──────── DOCUMENT SECTION

Saturday, September 8th, 2012 | A post by Camille Otrakji
Late August 2012 an international conference was held in Berlin. The objective was to launch and promote an elaborate American project for Syria. “The day after” is based on a long document prepared mostly by the USIP (US Institute for Peace) with various Syrian opposition figures and a number of Europeans.
According to their website:
“Who funds it?
Project activities are funded by the U.S. State Department, the Swiss Foreign Ministry, the Dutch NGO, Hivos, as well as the Norwegian NGO, Noref. The structure of the project and the diversity of funding are intended to ensure Syrian ownership and leadership of the project, and to reinforce the roles of USIP and SWP merely as facilitators.”
Despite all the apparent non intrusiveness, goodness and neutrality that one is supposed to perceive after reading “US Institute for PEACE” and “Swiss” and “Norwegian” … “facilitators“, this appears to be not much more than another cover for another US State department project that aims to advance US interests regardless of the expected high cost that no one wants to talk about.
The USIP’s Steven Heydemann, the “lead facilitator of these efforts” has been a long-time promoter of the inevitability of regime collapse, and a harsh critic of any effort to solve the crisis in Syria through peaceful means. He vilified or ridiculed everyone, from David Ignatius to Kofi Annan, for daring to deviate from Heydemann’s regime-change-is-the-only-
I got a taste of the lead facilitator’s vigor when I questioned on Facebook his hard line Syria opinions and his total confidence in the imminent regime collapse. Steven angrily accused me of being a “regime sycophant”. Not a very promising attitude for a “lead facilitator”
Quoting again from TDA’s website: “To ensure a successful and orderly process, “The Day After” project convened approximately 45 Syrians — representing the full spectrum of the opposition – to participate in the development of plans designed to facilitate Syria’s democratic transition, should the opposition succeed in bringing about the fall of the current regime. The group includes senior representatives of the Syrian National Council (SNC), the Local Coordination Committees in Syria (LCC), as well as former generals, economists and lawyers, among others, from inside Syria and the diaspora representing all major political trends and components of Syrian society.”
So to ENSURE a successful process all it takes is to work with 45 Syrians who want to topple the regime?
It appears that after 18 months of conflict and bloodshed that led to over 20,000 casualties, the United States and its allies in the international community were only able to learn how to better pretend they are a constructive force. In reality, they still are working exclusively on different tactics that would allow them to defeat a number major segments of the population of Syria in favor of anyone who will help the United States and its allies install a more compliant leadership in Damascus.

────────────────
──────── PROVIDED RECORDS

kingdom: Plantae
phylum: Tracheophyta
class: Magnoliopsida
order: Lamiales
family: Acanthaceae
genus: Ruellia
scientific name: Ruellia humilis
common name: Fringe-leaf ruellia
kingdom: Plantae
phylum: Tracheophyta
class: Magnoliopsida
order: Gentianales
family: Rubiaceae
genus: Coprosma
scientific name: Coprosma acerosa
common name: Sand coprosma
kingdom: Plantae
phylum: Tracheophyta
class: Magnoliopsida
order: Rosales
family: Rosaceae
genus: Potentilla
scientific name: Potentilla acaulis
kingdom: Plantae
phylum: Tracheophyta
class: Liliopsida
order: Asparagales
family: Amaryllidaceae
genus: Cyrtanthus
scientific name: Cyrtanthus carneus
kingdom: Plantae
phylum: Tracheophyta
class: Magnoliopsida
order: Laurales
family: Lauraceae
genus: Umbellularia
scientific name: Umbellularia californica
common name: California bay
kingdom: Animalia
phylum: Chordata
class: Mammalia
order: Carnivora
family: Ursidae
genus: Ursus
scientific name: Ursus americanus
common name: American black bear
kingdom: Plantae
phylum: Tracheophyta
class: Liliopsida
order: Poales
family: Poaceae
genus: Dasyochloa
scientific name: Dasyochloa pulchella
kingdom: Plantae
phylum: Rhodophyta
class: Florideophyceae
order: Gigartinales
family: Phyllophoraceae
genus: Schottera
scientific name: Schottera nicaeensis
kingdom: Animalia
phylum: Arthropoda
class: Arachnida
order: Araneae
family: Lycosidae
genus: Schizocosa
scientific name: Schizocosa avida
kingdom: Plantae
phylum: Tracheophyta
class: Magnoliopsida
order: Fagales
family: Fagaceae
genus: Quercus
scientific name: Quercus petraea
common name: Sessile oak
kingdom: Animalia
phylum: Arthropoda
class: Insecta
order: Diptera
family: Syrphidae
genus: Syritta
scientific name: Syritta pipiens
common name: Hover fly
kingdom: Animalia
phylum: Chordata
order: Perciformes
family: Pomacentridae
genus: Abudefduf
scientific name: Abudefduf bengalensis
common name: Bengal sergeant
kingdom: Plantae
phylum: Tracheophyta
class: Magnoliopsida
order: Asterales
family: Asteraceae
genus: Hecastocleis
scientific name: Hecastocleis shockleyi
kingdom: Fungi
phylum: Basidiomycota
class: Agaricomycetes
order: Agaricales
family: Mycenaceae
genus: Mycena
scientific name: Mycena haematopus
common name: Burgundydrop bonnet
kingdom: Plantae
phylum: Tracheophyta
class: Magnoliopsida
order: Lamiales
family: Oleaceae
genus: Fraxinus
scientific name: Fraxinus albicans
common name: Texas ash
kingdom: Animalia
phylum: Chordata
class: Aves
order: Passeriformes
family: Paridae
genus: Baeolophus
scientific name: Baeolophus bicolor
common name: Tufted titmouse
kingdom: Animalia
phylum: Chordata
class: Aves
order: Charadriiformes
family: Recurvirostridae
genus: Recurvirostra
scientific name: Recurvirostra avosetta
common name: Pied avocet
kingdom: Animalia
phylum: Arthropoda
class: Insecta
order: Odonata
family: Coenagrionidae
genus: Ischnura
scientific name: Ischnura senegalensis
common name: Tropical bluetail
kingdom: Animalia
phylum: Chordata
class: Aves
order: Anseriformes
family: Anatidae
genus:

────────────────

■ WRITTEN TASK 1 ■
In the post on "The Day After" project, write out the passage from "So to ENSURE" to "leadership in Damascus.".
■ WRITTEN TASK 2 ■
Which funders of project activities does the post on "The Day After" project name?
■ WRITTEN TASK 3 ■
Carry on the post about "The Day After" project for Syria from its last sentence.

■ EXERCISE RESULT 1 ■
So to ENSURE a successful process all it takes is to work with 45 Syrians who want to topple the regime?
It appears that after 18 months of conflict and bloodshed that led to over 20,000 casualties, the United States and its allies in the international community were only able to learn how to better pretend they are a constructive force. In reality, they still are working exclusively on different tactics that would allow them to defeat a number major segments of the population of Syria in favor of anyone who will help the United States and its allies install a more compliant leadership in Damascus.

■ EXERCISE RESULT 2 ■
The U.S. State Department, the Swiss Foreign Ministry, the Dutch NGO Hivos, and the Norwegian NGO Noref.

■ EXERCISE RESULT 3 ■
People are dying in Syria because there is very little learning taking place. For example, to US State Department “the opposition” and specifically US-friendly opposition (for example: Haytham Manaa’s coordination committee not listed), still equals and gets to represent “all major political trends of Syrian society.” They might include religious minorities, women, or secular and liberal Syrians, but they have to join the regime toppling side to be heard by State Department. The millions of Syrians who refuse to create a power vacuum in their country are reduced to “scared minorities” or “Sunni business elites”. In other words; Regime supporters are those selfish Syrians who have their own needs that contradict the ambitions of “the Syrian People” at large that the always caring and helpful United Sates supports.
Perhaps the main reason the United States had to weave The Day After’s delicate beautiful cover is that previous, more hawkish, plans for regime change in Syria through the use of a security council authorized NATO force like the one proposed by American think tank “The Henry Jackson Society” proved to be difficult to implement or digest by most parties involved.
The democracy loving society, populated with right wing Likud-approved experts and supported by America’s largest defense manufacturers, tried for a while to provide leadership and vision to lead the free world’s efforts to help the Syrian people achieve their freedom. A typical conclusion by the institute’s handbook for intervention in Syria, prepared by Michel Weiss, justifies the cost of intervention by the west as follows: “The Syrian people have amply demonstrated a heroic willingness to risk more bloodshed to secure their freedom and a marked indiﬀerence to regime accusations that they are the hirelings of Western “imperialism.” Michael Weiss became a familiar face on international television networks covering the Syria crisis in addition to being part of international expert panels, promoting ideas that would help decision makers feel confident enough that going to war in Syria will not be as costly as they fear. [hear him explain how easy it will be to defeat the Syrian army at this “intelligence 2” debate]
After a few Russian and Chinese vetoes at the UNSC it was clear that another approach to toppling the regime is needed.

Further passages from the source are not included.